AUFGABENSTELLUNG
Schreib die Zeilen der Aufzeichnungen vom Anfang bis einschließlich der Zeile mit „halogens (such as“ unverändert ab.

ANGEZEIGTE INFORMATIONEN
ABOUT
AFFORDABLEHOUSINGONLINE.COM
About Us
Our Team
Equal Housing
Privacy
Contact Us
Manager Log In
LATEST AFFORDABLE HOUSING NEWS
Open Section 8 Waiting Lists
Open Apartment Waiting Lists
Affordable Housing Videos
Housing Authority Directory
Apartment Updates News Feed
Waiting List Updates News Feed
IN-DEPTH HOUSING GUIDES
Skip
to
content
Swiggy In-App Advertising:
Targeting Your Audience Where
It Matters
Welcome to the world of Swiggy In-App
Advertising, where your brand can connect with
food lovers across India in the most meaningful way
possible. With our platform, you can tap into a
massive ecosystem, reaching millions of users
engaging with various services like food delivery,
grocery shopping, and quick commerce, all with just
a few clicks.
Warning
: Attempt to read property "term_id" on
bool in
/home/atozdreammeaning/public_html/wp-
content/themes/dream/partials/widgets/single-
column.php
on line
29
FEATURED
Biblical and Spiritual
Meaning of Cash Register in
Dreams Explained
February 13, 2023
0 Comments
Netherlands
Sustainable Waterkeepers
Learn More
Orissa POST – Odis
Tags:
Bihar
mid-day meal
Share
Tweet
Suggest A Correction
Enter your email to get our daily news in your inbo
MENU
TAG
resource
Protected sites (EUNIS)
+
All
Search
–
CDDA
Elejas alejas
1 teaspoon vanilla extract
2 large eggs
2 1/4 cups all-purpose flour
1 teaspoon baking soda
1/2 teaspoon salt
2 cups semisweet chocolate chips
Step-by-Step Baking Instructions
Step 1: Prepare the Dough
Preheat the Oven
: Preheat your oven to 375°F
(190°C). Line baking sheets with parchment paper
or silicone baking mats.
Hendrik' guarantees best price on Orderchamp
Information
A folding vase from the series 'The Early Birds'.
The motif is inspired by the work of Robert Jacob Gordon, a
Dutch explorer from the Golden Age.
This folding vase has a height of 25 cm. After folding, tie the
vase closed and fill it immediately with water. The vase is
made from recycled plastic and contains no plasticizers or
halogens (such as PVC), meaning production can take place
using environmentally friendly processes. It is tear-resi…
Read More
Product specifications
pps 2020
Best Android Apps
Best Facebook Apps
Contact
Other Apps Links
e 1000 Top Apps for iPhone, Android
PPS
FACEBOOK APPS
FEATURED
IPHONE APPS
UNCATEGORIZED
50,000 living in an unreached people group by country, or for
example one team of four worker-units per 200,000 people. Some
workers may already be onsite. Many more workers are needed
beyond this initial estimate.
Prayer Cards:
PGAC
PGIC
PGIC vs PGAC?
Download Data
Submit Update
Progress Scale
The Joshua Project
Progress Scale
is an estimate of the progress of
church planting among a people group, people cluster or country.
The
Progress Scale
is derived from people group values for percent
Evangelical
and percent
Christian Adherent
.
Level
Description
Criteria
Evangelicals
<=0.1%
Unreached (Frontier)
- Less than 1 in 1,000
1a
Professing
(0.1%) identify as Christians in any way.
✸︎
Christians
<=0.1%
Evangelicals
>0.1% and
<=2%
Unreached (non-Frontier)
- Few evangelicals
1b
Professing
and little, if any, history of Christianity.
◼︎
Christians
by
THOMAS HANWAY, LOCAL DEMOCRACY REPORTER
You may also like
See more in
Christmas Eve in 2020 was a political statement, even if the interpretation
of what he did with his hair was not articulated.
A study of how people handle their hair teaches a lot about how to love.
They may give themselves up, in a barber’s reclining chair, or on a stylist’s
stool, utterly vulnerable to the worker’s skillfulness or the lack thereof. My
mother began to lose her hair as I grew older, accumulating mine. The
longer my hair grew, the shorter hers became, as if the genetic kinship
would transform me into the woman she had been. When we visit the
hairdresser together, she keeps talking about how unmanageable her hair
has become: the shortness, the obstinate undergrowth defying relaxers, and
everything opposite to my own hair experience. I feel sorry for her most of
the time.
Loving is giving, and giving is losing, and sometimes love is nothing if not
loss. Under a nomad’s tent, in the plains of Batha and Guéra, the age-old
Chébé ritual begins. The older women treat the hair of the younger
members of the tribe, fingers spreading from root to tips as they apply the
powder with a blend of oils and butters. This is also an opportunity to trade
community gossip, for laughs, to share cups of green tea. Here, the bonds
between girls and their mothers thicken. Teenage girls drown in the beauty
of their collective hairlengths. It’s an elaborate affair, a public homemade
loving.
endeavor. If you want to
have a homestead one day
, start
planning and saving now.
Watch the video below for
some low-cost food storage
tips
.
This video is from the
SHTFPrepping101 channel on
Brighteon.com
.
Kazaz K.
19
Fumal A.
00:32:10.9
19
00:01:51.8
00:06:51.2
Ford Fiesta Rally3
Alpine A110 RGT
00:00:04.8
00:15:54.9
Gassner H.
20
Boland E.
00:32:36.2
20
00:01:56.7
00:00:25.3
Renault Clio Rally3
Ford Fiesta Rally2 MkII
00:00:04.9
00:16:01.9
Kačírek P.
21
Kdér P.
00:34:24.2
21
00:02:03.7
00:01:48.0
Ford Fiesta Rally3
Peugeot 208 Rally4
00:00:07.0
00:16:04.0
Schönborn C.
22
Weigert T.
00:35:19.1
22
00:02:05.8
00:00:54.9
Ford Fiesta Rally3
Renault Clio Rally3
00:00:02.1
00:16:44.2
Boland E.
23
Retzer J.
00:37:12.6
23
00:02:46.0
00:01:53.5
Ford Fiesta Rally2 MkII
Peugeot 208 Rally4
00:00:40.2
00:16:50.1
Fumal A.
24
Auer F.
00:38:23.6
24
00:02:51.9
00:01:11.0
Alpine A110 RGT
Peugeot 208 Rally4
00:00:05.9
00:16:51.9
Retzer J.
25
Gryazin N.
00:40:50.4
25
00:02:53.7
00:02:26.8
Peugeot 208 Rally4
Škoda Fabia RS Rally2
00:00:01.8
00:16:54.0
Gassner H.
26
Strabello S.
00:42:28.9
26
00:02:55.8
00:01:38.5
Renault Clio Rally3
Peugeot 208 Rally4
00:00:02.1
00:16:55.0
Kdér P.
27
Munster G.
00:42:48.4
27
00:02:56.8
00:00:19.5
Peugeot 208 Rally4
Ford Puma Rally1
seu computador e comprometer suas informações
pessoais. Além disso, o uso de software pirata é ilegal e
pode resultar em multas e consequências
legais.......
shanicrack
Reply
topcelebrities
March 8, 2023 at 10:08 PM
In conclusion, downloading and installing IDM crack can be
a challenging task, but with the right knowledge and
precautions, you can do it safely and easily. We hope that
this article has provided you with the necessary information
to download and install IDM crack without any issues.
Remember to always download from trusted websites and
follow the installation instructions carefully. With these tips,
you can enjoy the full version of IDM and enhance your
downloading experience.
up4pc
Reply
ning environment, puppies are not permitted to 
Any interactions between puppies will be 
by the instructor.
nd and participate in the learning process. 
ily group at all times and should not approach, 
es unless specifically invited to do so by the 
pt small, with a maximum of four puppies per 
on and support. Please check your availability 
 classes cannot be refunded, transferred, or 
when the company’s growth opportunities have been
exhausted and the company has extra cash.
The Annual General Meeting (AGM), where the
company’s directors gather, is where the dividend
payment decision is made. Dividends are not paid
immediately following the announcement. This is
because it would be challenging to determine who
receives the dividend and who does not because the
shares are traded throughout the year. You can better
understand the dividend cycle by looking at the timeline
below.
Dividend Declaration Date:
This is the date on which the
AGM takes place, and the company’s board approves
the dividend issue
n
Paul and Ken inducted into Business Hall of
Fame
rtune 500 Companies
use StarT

LÖSUNG
ABOUT
AFFORDABLEHOUSINGONLINE.COM
About Us
Our Team
Equal Housing
Privacy
Contact Us
Manager Log In
LATEST AFFORDABLE HOUSING NEWS
Open Section 8 Waiting Lists
Open Apartment Waiting Lists
Affordable Housing Videos
Housing Authority Directory
Apartment Updates News Feed
Waiting List Updates News Feed
IN-DEPTH HOUSING GUIDES
Skip
to
content
Swiggy In-App Advertising:
Targeting Your Audience Where
It Matters
Welcome to the world of Swiggy In-App
Advertising, where your brand can connect with
food lovers across India in the most meaningful way
possible. With our platform, you can tap into a
massive ecosystem, reaching millions of users
engaging with various services like food delivery,
grocery shopping, and quick commerce, all with just
a few clicks.
Warning
: Attempt to read property "term_id" on
bool in
/home/atozdreammeaning/public_html/wp-
content/themes/dream/partials/widgets/single-
column.php
on line
29
FEATURED
Biblical and Spiritual
Meaning of Cash Register in
Dreams Explained
February 13, 2023
0 Comments
Netherlands
Sustainable Waterkeepers
Learn More
Orissa POST – Odis
Tags:
Bihar
mid-day meal
Share
Tweet
Suggest A Correction
Enter your email to get our daily news in your inbo
MENU
TAG
resource
Protected sites (EUNIS)
+
All
Search
–
CDDA
Elejas alejas
1 teaspoon vanilla extract
2 large eggs
2 1/4 cups all-purpose flour
1 teaspoon baking soda
1/2 teaspoon salt
2 cups semisweet chocolate chips
Step-by-Step Baking Instructions
Step 1: Prepare the Dough
Preheat the Oven
: Preheat your oven to 375°F
(190°C). Line baking sheets with parchment paper
or silicone baking mats.
Hendrik' guarantees best price on Orderchamp
Information
A folding vase from the series 'The Early Birds'.
The motif is inspired by the work of Robert Jacob Gordon, a
Dutch explorer from the Golden Age.
This folding vase has a height of 25 cm. After folding, tie the
vase closed and fill it immediately with water. The vase is
made from recycled plastic and contains no plasticizers or
halogens (such as PVC), meaning production can take place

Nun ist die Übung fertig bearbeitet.